Traffic delays felt throughout city
Amanda Burgess was left frustrated after leaving early in anticipation of a longer trip only to find it took her an hour and a half to get from home to daycare and onto work.
“That trip usually only takes me 30 minutes tops,” she said.
“Nothing like being late thanks to poor council organisation and preparation.”
The City of Greater Bendigo has been contacted for comment.
Skye Whiteman said the event was not well thought out.
“It took us an hour to get from California Gully to Bendigo TAFE. Absolutely ridiculous,” she said.
“Let's hope this brings a bucket load of money into the city so it's at least worth it. [I] can't even get into the city to see it!”
Kylie Ruxton was also of the opinion more thought could have gone into the planning.
“I get that it's something exciting and not something we see everyday, but honestly, I struggled to find a way home after work this morning,” she said.
“Every road was closed and my journey home took double the time it normally would.”

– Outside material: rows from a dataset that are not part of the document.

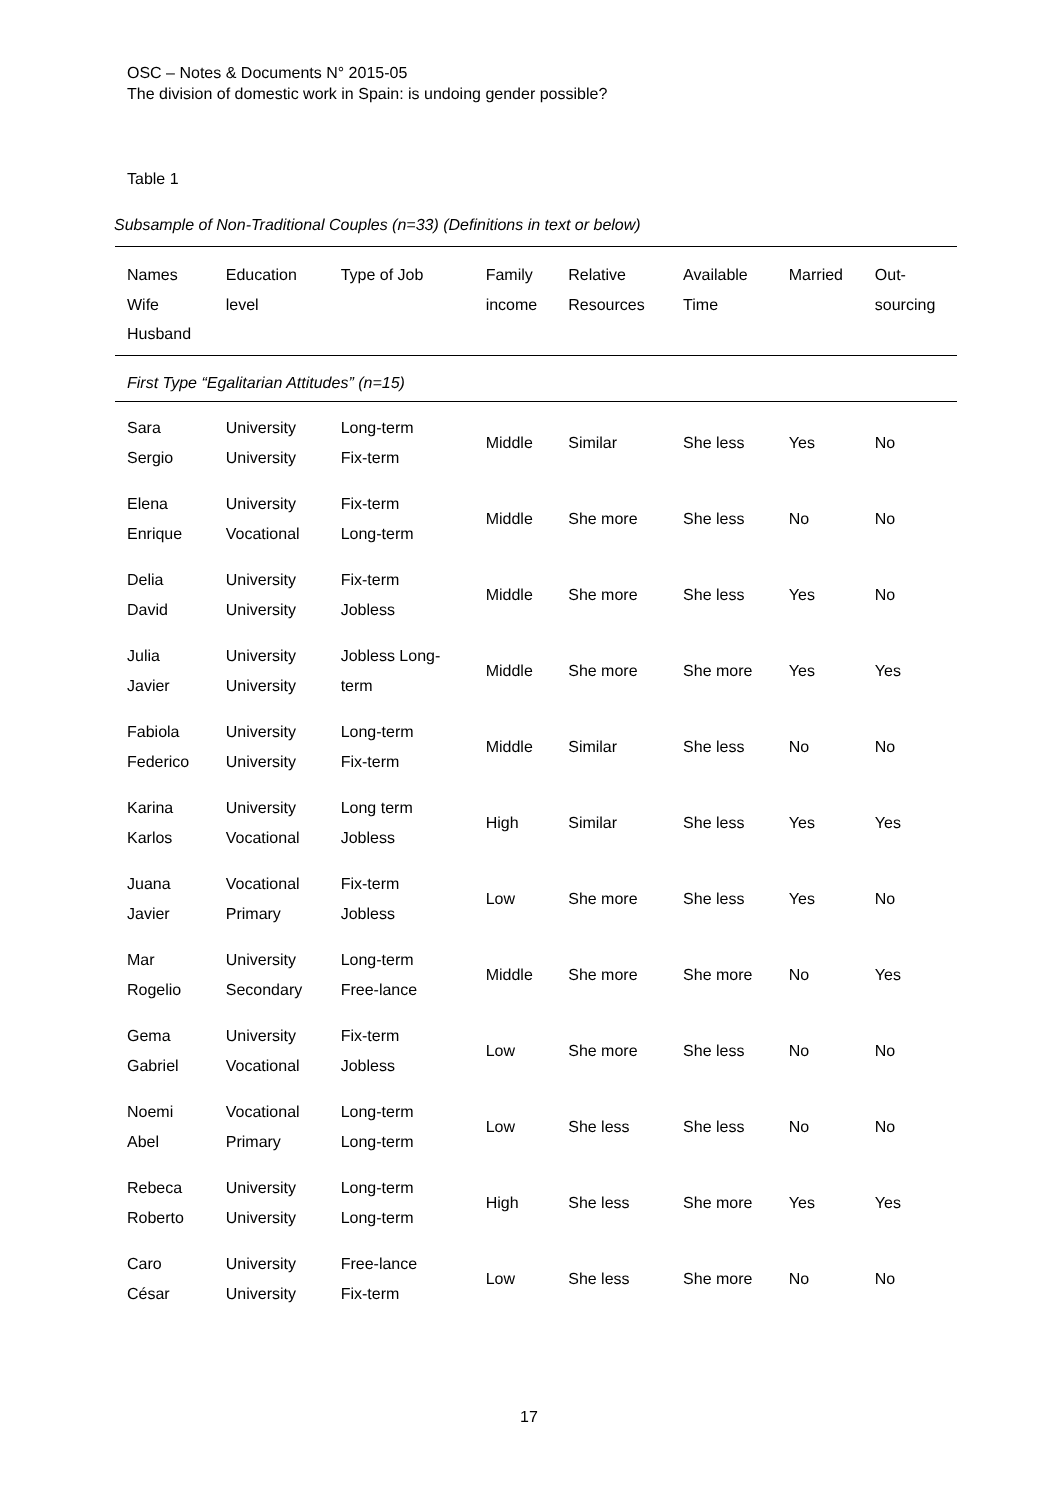OSC – Notes & Documents N° 2015-05
The division of domestic work in Spain: is undoing gender possible?
Table 1
Subsample of Non-Traditional Couples (n=33) (Definitions in text or below)
| Names Wife Husband | Education level | Type of Job | Family income | Relative Resources | Available Time | Married | Out- sourcing |
| --- | --- | --- | --- | --- | --- | --- | --- |
| First Type “Egalitarian Attitudes” (n=15) | | | | | | | |
| Sara Sergio | University University | Long-term Fix-term | Middle | Similar | She less | Yes | No |
| Elena Enrique | University Vocational | Fix-term Long-term | Middle | She more | She less | No | No |
| Delia David | University University | Fix-term Jobless | Middle | She more | She less | Yes | No |
| Julia Javier | University University | Jobless Long- term | Middle | She more | She more | Yes | Yes |
| Fabiola Federico | University University | Long-term Fix-term | Middle | Similar | She less | No | No |
| Karina Karlos | University Vocational | Long term Jobless | High | Similar | She less | Yes | Yes |
| Juana Javier | Vocational Primary | Fix-term Jobless | Low | She more | She less | Yes | No |
| Mar Rogelio | University Secondary | Long-term Free-lance | Middle | She more | She more | No | Yes |
| Gema Gabriel | University Vocational | Fix-term Jobless | Low | She more | She less | No | No |
| Noemi Abel | Vocational Primary | Long-term Long-term | Low | She less | She less | No | No |
| Rebeca Roberto | University University | Long-term Long-term | High | She less | She more | Yes | Yes |
| Caro César | University University | Free-lance Fix-term | Low | She less | She more | No | No |
17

Businesses feeling the cost
Brad Hall said the closures should have been done as a rolling road block.
“I work at Bendigo Yamaha in town, so this directly affects our business when we can least afford it,” he said.
“I think the road blocks were excessive as we were blocked off but our street (Bridge Street) was not involved in any way.”
He said one person made it through the doors during the morning-long road blocks.
Caroline Duncan said it was a lot of inconvenience to businesses, with no one watching it.
“I worked from home today because I realised it was going to be mayhem to get to my office in the CBD,” she said.
“I'm fortunate I can do that though and I know not everyone has that option. What's the economic cost of this I wonder?”
Relay a special occasion for some
Not everyone was disgruntled by the closures though.
Christine Lockett attended the relay with her son and was in prime position to watch the celebrations in Rosalind Park.
“It's a very special occasion, very momentous for Bendigo,” she said.
“I'm very glad I could bring my son down to experience the relay.”
Mark Leonard travelled from Geelong to Bendigo to watch the morning unfold.
“When events like the relay happen in country towns, it always is a great boost for everyone," he said.
“The whole town stops to watch and be a part of the action. I can't wait to watch the games in April.”
Tim Murphy said he was surprised when he went for a walk with his daughter and found out there was an event on in Bendigo.
“It is fantastic,” he said.
“I often come into Bendigo to take my daughter for a walk, and then all of a sudden there was a massive event happening – it is just great.
“It is a bit like Tour de France or Tour Down Under. It creates a real atmosphere that just sparks up in the middle of the town.”